Romantic Prophecy: Percy Bysshe Shelley’s “Ode to the West Wind”

The definition of Romantic prophecy that my understanding of the writing is based on is Dr. Christopher Bundock’s that defines the term as writing that is important due to “how it thinks about history as an ongoing process of figuration and refiguration, as a thinking healthily suspicious of an ostensibly desirable apocalypse . . . that imposes the final, ‘true’ form on all life” (844). With Dr. Bundock’s definition in mind, I have come to think Romantic prophecy as poets looking back on history with different points of view, expressing some kind of judgment/opinion about the historical events or context, and sometimes expressing/dancing around their own desires and ideas within the poem. Percy Bysshe Shelley’s “Ode to the West Wind” was very helpful in getting me to have some sort of understanding of Romantic prophecy.

In my personal interpretation, “Ode to the West Wind” has Percy Bysshe Shelley examining history in terms of weather, specifically the seasons. He is focused on how the seasons bring about different things in relation to nature.

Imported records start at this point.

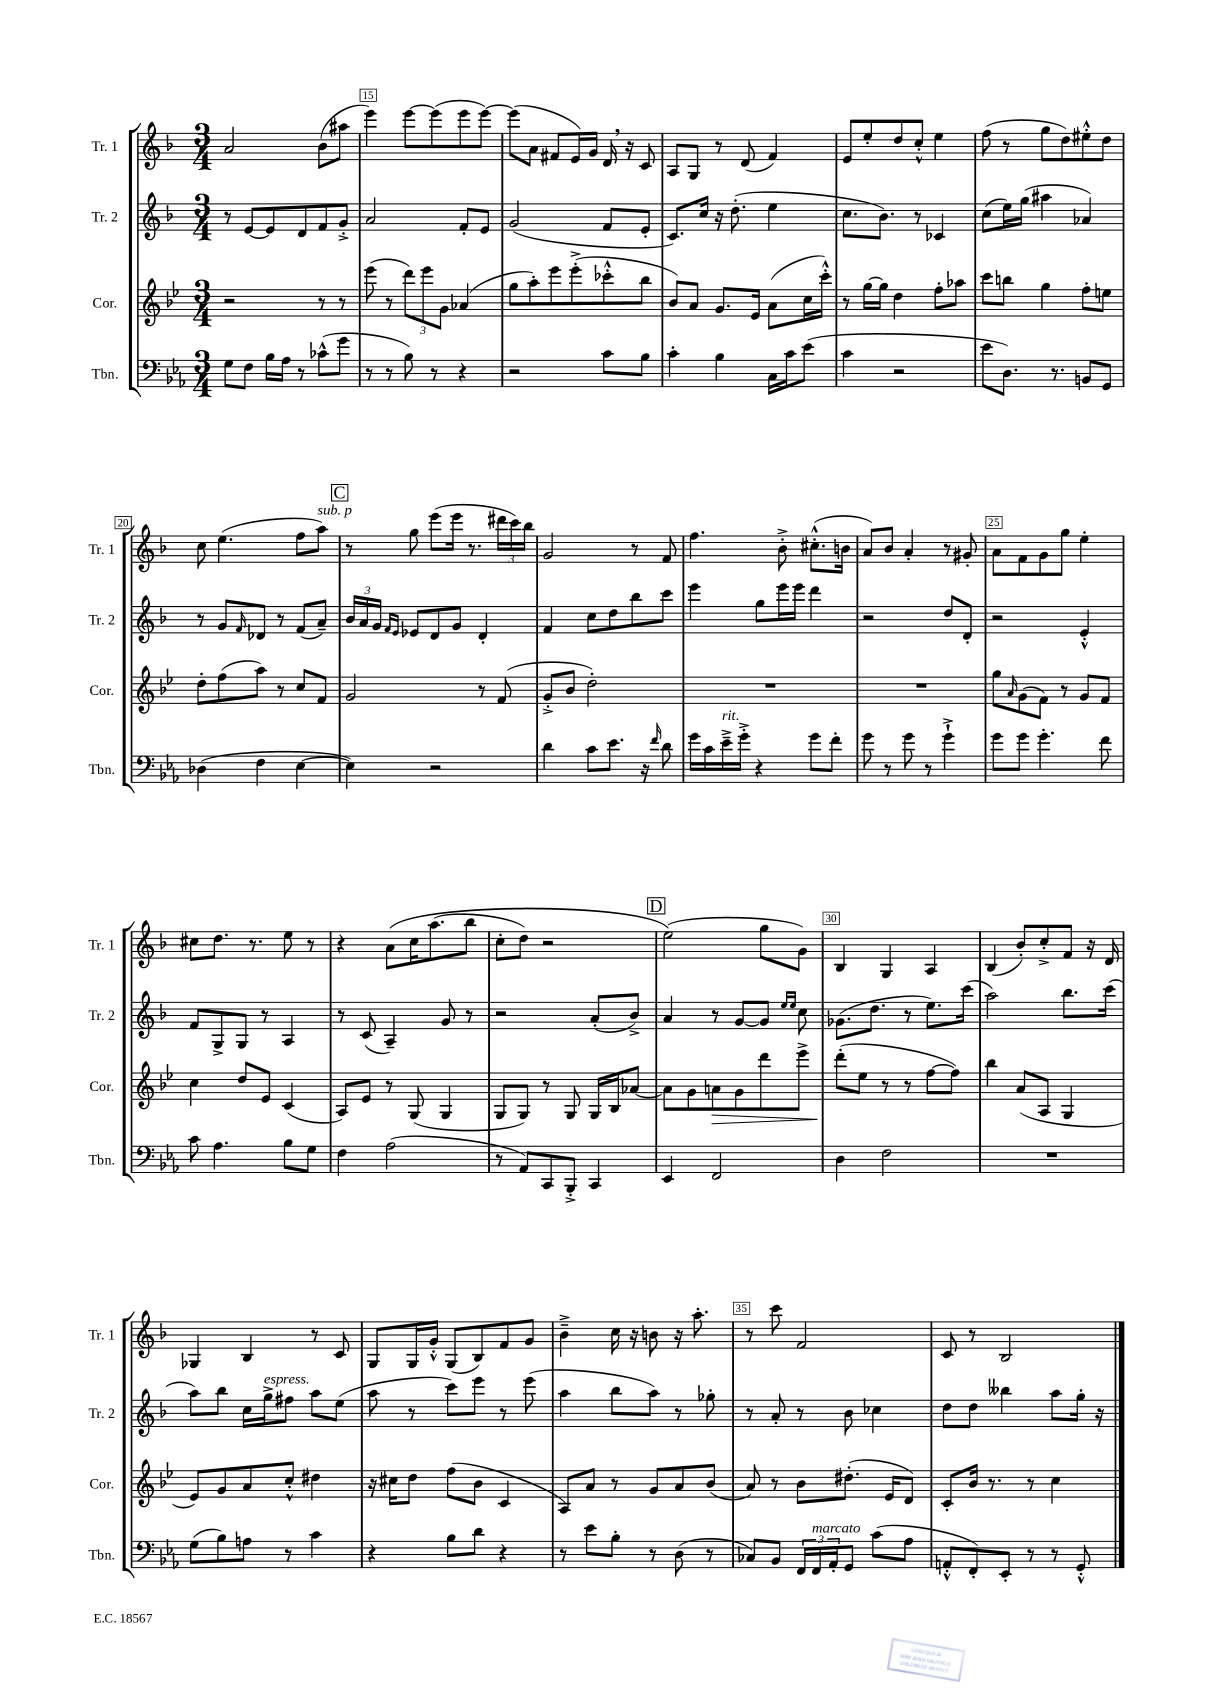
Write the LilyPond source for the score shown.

<<
\new StaffGroup <<
\new Staff = "s0" \with { instrumentName = "Tr. 1" shortInstrumentName = "Tr. 1" } {
    \clef treble \key f \major \numericTimeSignature \time 3/4
    a'2 bes'8( ais''8 |
    e'''4) e'''8~ e'''8( e'''8 e'''8~) |
    e'''8( a'8 fis'8 e'16) g'16 d'16 \breathe r16 c'8 |
    a8 g8 r8 d'8( f'4) |
    e'8 e''8-. d''8 c''8-.-^ e''4 |
    f''8( r8 g''8 d''8) eis''8-.-^ d''8 |
    c''8 e''4.( f''8 a''8^\markup { \italic "sub. p" }) |
    \mark \markup { \box "C" } r8 g''8 e'''8( e'''16 r8. \tuplet 3/2 { dis'''16 c'''16) bes''16 } |
    g'2 r8 f'8 |
    f''4. bes'8-.-> cis''8.-.-^( b'16 |
    a'8) bes'8 a'4-. r8 gis'8-. |
    a'8 f'8 g'8 g''8 e''4-. |
    cis''8 d''8. r8. e''8 r8 |
    r4 a'8\( c''16 a''8.( bes''8 |
    c''8-. d''8) r2 |
    \mark \markup { \box "D" } e''2(\) g''8 g'8) |
    bes4 g4 a4 |
    bes4( bes'8-.) c''8-.-> f'8 r16 d'16 |
    ges4 bes4 r8 c'8 |
    g8 g16 g'16-.-^ g8( bes8) f'8 g'8 |
    bes'4---> c''16 r16 b'8 r16 a''8.-. |
    r8 c'''8 f'2 |
    c'8 r8 bes2 \bar "|." |
}
\new Staff = "s1" \with { instrumentName = "Tr. 2" shortInstrumentName = "Tr. 2" } {
    \clef treble \key f \major \numericTimeSignature \time 3/4
    r8 e'8~ e'8 d'8 f'8 g'8-.-> |
    a'2 f'8-. e'8 |
    g'2( f'8 e'8-. |
    c'8.) c''16 r16 d''8.-.( e''4 |
    c''8. bes'8.) r8 ces'4 |
    c''8( e''16) g''16( ais''4 aes'4) |
    r8 g'8 \grace { f'16 } des'8 r8 f'8( a'8--) |
    \mark \markup { \box "C" } \tuplet 3/2 { bes'16 a'16 g'16 } \grace { f'16 e'16 } ees'8 d'8 g'8 d'4-. |
    f'4 c''8 d''8 bes''8 c'''8 |
    e'''4 g''8 e'''16 e'''16 d'''4 |
    r2 d''8 d'8-. |
    r2 e'4-.-^ |
    f'8 g8-> g8 r8 a4 |
    r8 c'8( a4--) g'8 r8 |
    r2 a'8-.( bes'8->) |
    \mark \markup { \box "D" } a'4 r8 g'8~ g'8 \grace { e''16 e''16 } c''8 |
    ges'8.( d''8. r8 e''8.) c'''16( |
    a''2) bes''8. c'''16( |
    a''8) bes''8 c''16 g''16->^\markup { \italic "espress." } fis''8 a''8 e''8( |
    a''8 r8 c'''8) e'''8 r8 e'''8( |
    a''4 bes''8 a''8) r8 ges''8-. |
    r8 a'8-. r8 bes'8 ces''4 |
    d''8 d''8 beses''4 a''8 g''16-. r16 \bar "|." |
}
\new Staff = "s2" \with { instrumentName = "Cor." shortInstrumentName = "Cor." } {
    \clef treble \key bes \major \numericTimeSignature \time 3/4
    r2 r8 r8 |
    ees'''8( r8 \tuplet 3/2 { d'''8) ees'''8 g'8 } aes'4( |
    g''8 a''8-.) ees'''8 ees'''8-.->( ces'''8-.-^ bes''8 |
    bes'8) a'8 g'8. ees'16 a'8( c''16 c'''16-.-^) |
    r8 g''16~ g''16 d''4 f''8-. aes''8 |
    c'''8 b''8 g''4 f''8-. e''8 |
    d''8-. f''8( a''8) r8 c''8 f'8 |
    \mark \markup { \box "C" } g'2 r8 f'8( |
    g'8-.-> bes'8 d''2-.) |
    R2. |
    R2. |
    g''8 \grace { a'16 } g'8( f'8) r8 g'8 f'8 |
    c''4 d''8 ees'8 c'4( |
    a8) ees'8 r8 g8( g4 |
    g8 g8) r8 g8 g16 bes16 aes'8~ |
    \mark \markup { \box "D" } aes'8 g'8 a'8\> g'8 d'''8 ees'''8-> |
    d'''8-.\!( ees''8 r8 r8 f''8~ f''8) |
    bes''4 a'8( a8 g4 |
    ees'8) g'8 a'8 c''8-.-^ dis''4 |
    r16 cis''16 d''8 f''8( bes'8 c'4 |
    a8) a'8 r8 g'8 a'8 bes'8( |
    a'8) r8 bes'8 dis''8.-.( ees'16 d'8) |
    c'8-. bes'16 r8. r8 c''4 \bar "|." |
}
\new Staff = "s3" \with { instrumentName = "Tbn." shortInstrumentName = "Tbn." } {
    \clef bass \key ees \major \numericTimeSignature \time 3/4
    g8 f8 bes16 aes16 r8 ces'8-^( g'8 |
    r8 r8 bes8) r8 r4 |
    r2 c'8 bes8 |
    c'4-. bes4 c16 c'16 ees'8( |
    c'4 r2 |
    ees'8 d8.) r8. b,8 g,8 |
    des4( f4 ees4~ |
    \mark \markup { \box "C" } ees4) r2 |
    d'4 c'8 ees'8. r16 \grace { f'16 } d'8 |
    g'16 c'16 ees'16--->^\markup { \italic "rit." } g'16-.-> r4 g'8 f'8-. |
    g'8 r8 g'8 r8 g'4-!-> |
    g'8 g'8 g'4.-. f'8 |
    c'8 aes4. bes8 g8 |
    f4 aes2( |
    r8 aes,8) c,8 bes,,8-.-> c,4 |
    \mark \markup { \box "D" } ees,4 f,2 |
    d4 f2 |
    R2. |
    g8( bes8) a8 r8 c'4 |
    r4 bes8 d'8 r4 |
    r8 ees'8 bes8-. r8 d8( r8 |
    ces8) bes,8 \tuplet 3/2 { f,16 f,16^\markup { \italic "marcato" } aes,16-. } g,8 c'8( aes8 |
    a,8-.-^ f,8-.) ees,8-. r8 r8 g,8-.-^ \bar "|." |
}
>>
>>
\layout { \context { \Score currentBarNumber = #14 \override BarNumber.break-visibility = ##(#f #t #t) barNumberVisibility = #(every-nth-bar-number-visible 5) \override BarNumber.stencil = #(make-stencil-boxer 0.1 0.3 ly:text-interface::print) } }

He also addressing the wind itself like it were a deity which becomes most important in the fifth canto. This canto is where I see Dr. Bundock’s idea of figuration and refiguration at work:

“Make me thy lyre, even as the forest is:

What if my leaves are falling life its own!

The tumult of thy mighty harmonies

 

Will take from both a deep, autumnal tone,

Sweet though in sadness. Be thou, Spirit fierce,

My spirit! Be thou me, impetuous one!

 

Drive my dead thoughts over the universe

Like withered leaves to quicken a new birth!

And, by the incantation of this verse,

 

Scatter, as from an unextinguished hearth

Ashes and sparks, my words among mankind!

Be through my lips to awakened Earth

 

The trumpet of a prophecy! O, Wind,

If Winter comes, can Spring be far behind?” (ll. 57-70)

After already looking back and depicting the seasons as a continuous cycle, Percy Bysshe Shelley directly parallels human life with that of a trees in line 57-59. The parallel enables him to spring forward into demanding a kind of reincarnation like nature does throughout the seasons. He wants to continue into spring like earth and the nature get to and achieve perhaps a kind of immortality. Percy Bysshe Shelley, in short, wants to “refigure” his course of life that will end in death to a different course that the nature experiences. He does not want to end in winter, but instead hopes for spring, a season of rebirth and life.

With these traits expressed in the poem and especially in the last canto, Romantic prophecy is a poet turning their gaze back in history, taking it and turning it to fit their needs in order express something. They are not necessarily rewriting history, but instead recontextualizing and changing the meaning and understanding of the historical events. They do this to achieve their poetic goal, whatever that might be.